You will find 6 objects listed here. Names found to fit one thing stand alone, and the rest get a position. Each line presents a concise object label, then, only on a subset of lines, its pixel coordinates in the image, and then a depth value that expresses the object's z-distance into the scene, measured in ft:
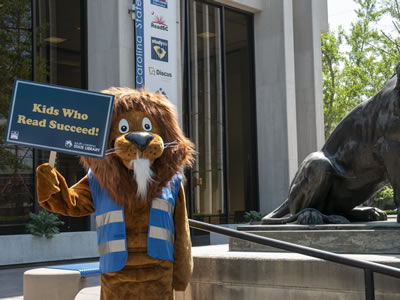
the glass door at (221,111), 56.29
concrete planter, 38.34
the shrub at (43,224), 39.88
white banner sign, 44.50
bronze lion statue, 14.15
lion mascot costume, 10.43
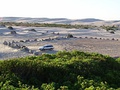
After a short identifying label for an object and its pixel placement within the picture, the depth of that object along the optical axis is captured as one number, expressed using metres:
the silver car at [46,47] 30.95
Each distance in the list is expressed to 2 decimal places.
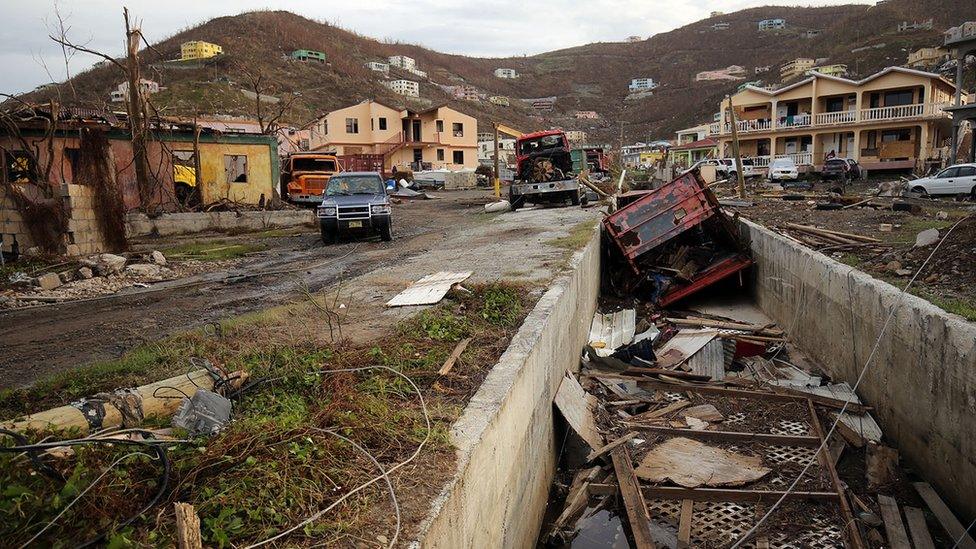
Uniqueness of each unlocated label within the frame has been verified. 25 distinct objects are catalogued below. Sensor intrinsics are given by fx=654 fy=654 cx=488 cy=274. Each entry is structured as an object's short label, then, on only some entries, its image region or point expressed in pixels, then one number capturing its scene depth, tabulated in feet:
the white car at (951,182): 90.99
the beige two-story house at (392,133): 199.52
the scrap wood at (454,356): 17.01
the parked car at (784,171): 133.80
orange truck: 87.71
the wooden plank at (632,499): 18.30
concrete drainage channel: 14.92
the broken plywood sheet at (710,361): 32.12
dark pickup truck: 56.34
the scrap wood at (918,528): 17.78
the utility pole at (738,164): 79.66
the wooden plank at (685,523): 18.25
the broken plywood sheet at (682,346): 32.91
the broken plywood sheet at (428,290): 26.37
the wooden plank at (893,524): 17.88
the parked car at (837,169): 124.25
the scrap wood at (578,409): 23.08
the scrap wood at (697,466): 21.21
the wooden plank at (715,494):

====

### Work item
Repeat, word for word and with no pictures, only the lines running from the beginning of the data to the line that contains "orange truck: 87.71".

### Solution to the exercise
You will find 6 objects listed here. Names found to fit one thing stand alone, and the rest get a position. Each line presents a concise object label, then, only on a subset of lines, its pixel coordinates in the image, and then a depth value that expresses the object's z-distance into the scene, measured in ft:
the glass door at (221,111), 56.29
concrete planter, 38.34
the shrub at (43,224), 39.88
white banner sign, 44.50
bronze lion statue, 14.15
lion mascot costume, 10.43
After a short identifying label for an object and its pixel placement within the picture, the depth of that object along the optical axis is captured as one number, expressed using metres:
the silver car at [46,47] 30.95
Each distance in the list is expressed to 2 decimal places.
Uniqueness of each unlocated label within the frame has been verified. 25 distinct objects are catalogued below. Sensor intrinsics are given by fx=654 fy=654 cx=488 cy=274. Each entry is structured as an object's short label, then, on only some entries, its image region or point expressed in pixels, then one number capturing its scene depth, tabulated in feet:
the white car at (951,182): 90.99
the beige two-story house at (392,133): 199.52
the scrap wood at (454,356): 17.01
the parked car at (784,171): 133.80
orange truck: 87.71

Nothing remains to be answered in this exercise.